Wissing hatte laut eines Sprechers zuvor gesagt, der Bund stehe zu der mit dem Land Baden-Württemberg geschlossenen Vereinbarung, die Infrastruktur am Neckar mittelfristig auszubauen. Dazu zähle auch die Verlängerung der Schleusen von derzeit 105 auf 135 Meter. Es seien zunächst aber zahlreiche Instandhaltungs- und Sicherungsarbeiten überall entlang der Strecke abzuarbeiten, die keinen weiteren Aufschub duldeten. Nur so könne man die Binnenschifffahrt auf dem Neckar sichern, sagte der Bundesverkehrsminister. Zunächst hatte die »Heilbronner Stimme« über die Aussagen Wissings berichtet.
Für Minister Hermann sind das »allgemeine Versprechen«, die im Widerspruch zur Vereinbarung von Bund und Land aus dem Jahr 2007 sowie dem Koalitionsvertrag der Ampelkoalition stünden. Er fürchtet, der Ausbau des Neckars würde über Jahrzehnte verschoben. »Niemand wird die für hunderte Millionen Euro frisch sanierten Schleusen nach einigen Jahren wieder aufreißen, um sie zu verlängern«, teilte Hermann am Mittwoch in Stuttgart mit. Sanierung und Ausbau müssten Hand in Hand gehen. Alles andere sei ökonomisch unsinnig und eine Verschleuderung von Steuergeldern. Zuvor hatte Hermanns Ministerium dem Bund bereits vorgeworfen, sich beim Ausbau der Neckarschleusen aus der Verantwortung zu ziehen. Der Bund habe einseitig den Projektausstieg beschlossen, hatte ein Sprecher des Ministeriums in Stuttgart mitgeteilt.
Unterstützung bekam Hermann von den Grünen im Landtag. Der verkehrspolitische Sprecher der Fraktion, Thomas Marwein, teilte mit, Wissing stelle sich stur und vertage den Ausbau auf den Sankt-Nimmerleinstag.
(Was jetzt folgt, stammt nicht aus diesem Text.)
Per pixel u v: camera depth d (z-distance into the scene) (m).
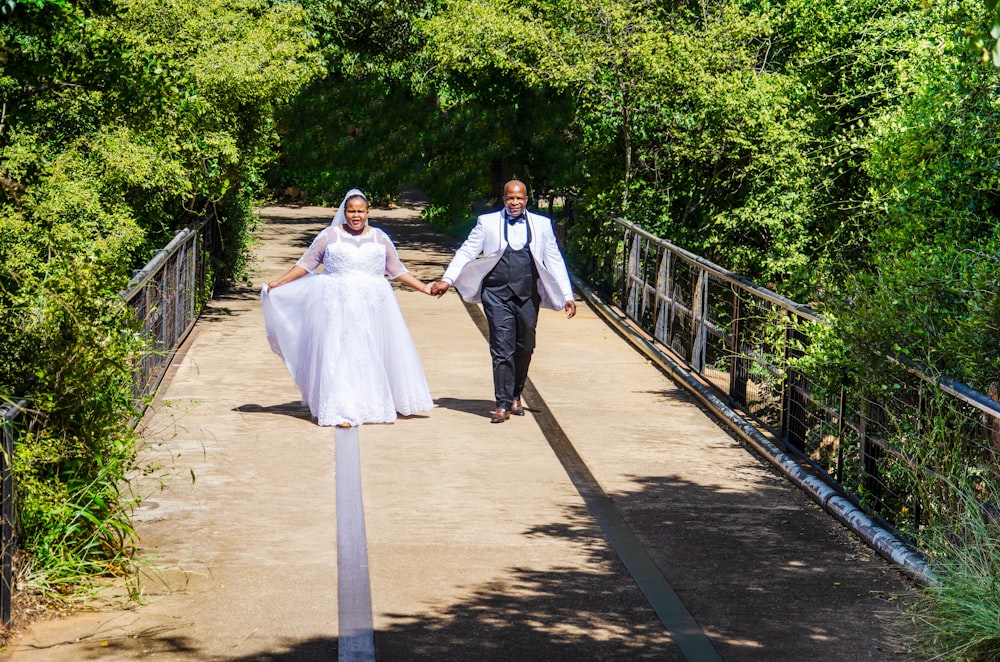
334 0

Die Fraktion möchte die Landesregierung bitten zu prüfen, ob Sanierung und Ausbau der Neckarschleusen abgekoppelt werden könnten, um beides parallel umzusetzen.
Verständnis zeigte dagegen Wissings Parteifreund, der verkehrspolitische Sprecher der FDP-Fraktion im Landtag, Christian Jung. Er teilte mit, es sei aus Gründen der Betriebssicherheit am Neckar und zum Schutz der Bevölkerung sinnvoll, wenn nun zuerst die Stauwehre saniert würden.
Bund und Land hatten 2007 eine Vereinbarung geschlossen, die 27 Schleusen auf dem Neckar zwischen Mannheim-Feudenheim und Plochingen für Güterschiffe mit einer Länge von bis zu 135 Metern befahrbar zu machen. Dazu müssen die Schleusen baulich verlängert werden. Ursprünglich sollte der Ausbau im Jahr 2025 abgeschlossen werden. Ein 2018 vorgelegter neuer Zeitplan sah den Ausbau der Schleusen bis Heilbronn im Jahr 2040 und bis Plochingen im Jahr 2050 vor. Noch ist keine Schleuse ausgebaut worden.